(Records contained in a dataset)
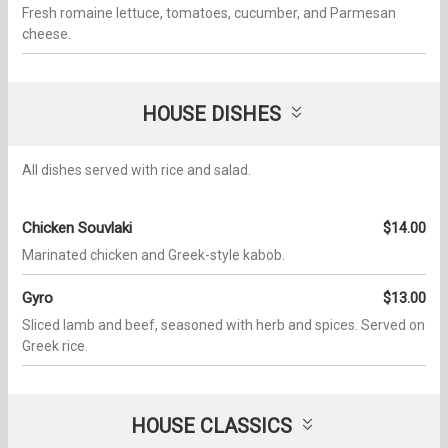
Fresh romaine lettuce, tomatoes, cucumber, and Parmesan
cheese.
HOUSE DISHES
All dishes served with rice and salad.
Chicken Souvlaki
$14.00
Marinated chicken and Greek-style kabob.
Gyro
$13.00
Sliced lamb and beef, seasoned with herb and spices. Served on
Greek rice.
HOUSE CLASSICS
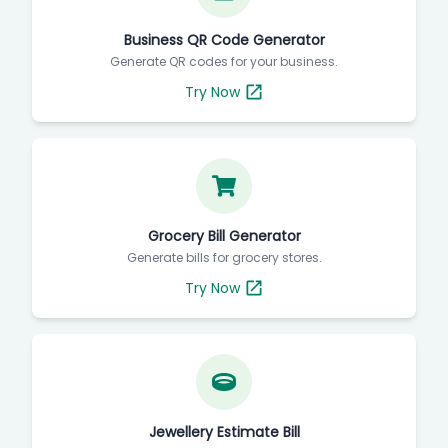
Business QR Code Generator
Generate QR codes for your business.
Try Now
Grocery Bill Generator
Generate bills for grocery stores.
Try Now
Jewellery Estimate Bill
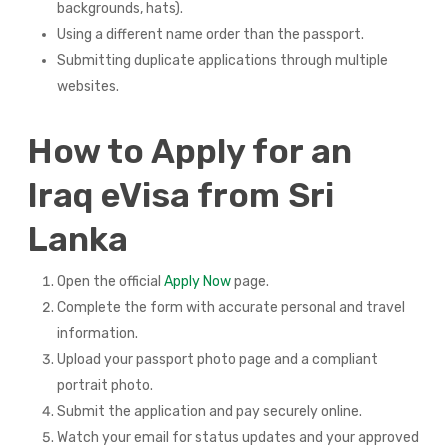
backgrounds, hats).
Using a different name order than the passport.
Submitting duplicate applications through multiple
websites.
How to Apply for an
Iraq eVisa from Sri
Lanka
Open the official
Apply Now
page.
Complete the form with accurate personal and travel
information.
Upload your passport photo page and a compliant
portrait photo.
Submit the application and pay securely online.
Watch your email for status updates and your approved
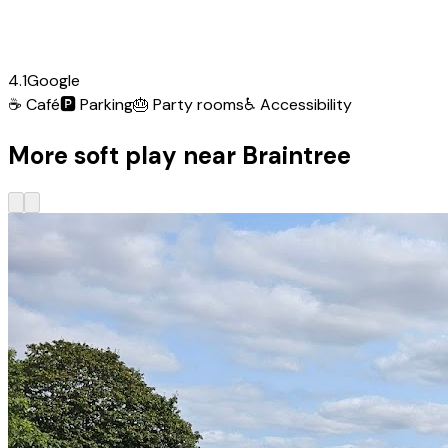
4.1
Google
☕
Café
🅿️
Parking
🎂
Party rooms
♿
Accessibility
More soft play near Braintree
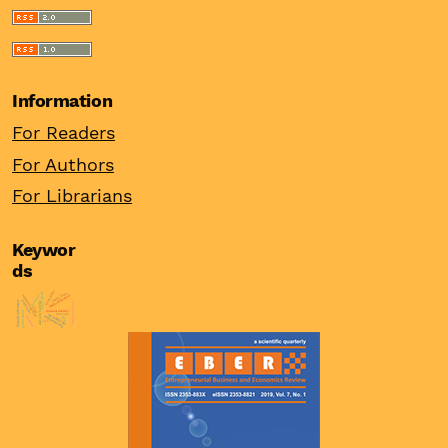
Information
For Readers
For Authors
For Librarians
Keywor
ds
innovations
export activity
family firms
female entrepreneur
women entrepreneur
burnout
institutions
financial performance
internationalisation
asset price bubbles
china
financial stability
probit model
real interest rates
firm’s size
entrepreneurship
asymmetric
ppp
odi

▸ **DIRECTIONS FOR THIS TASK**:
Among the lines above, find the ones containing "Generator" and copy them.

▸ **WRITTEN ANSWER**:
Business QR Code Generator
Grocery Bill Generator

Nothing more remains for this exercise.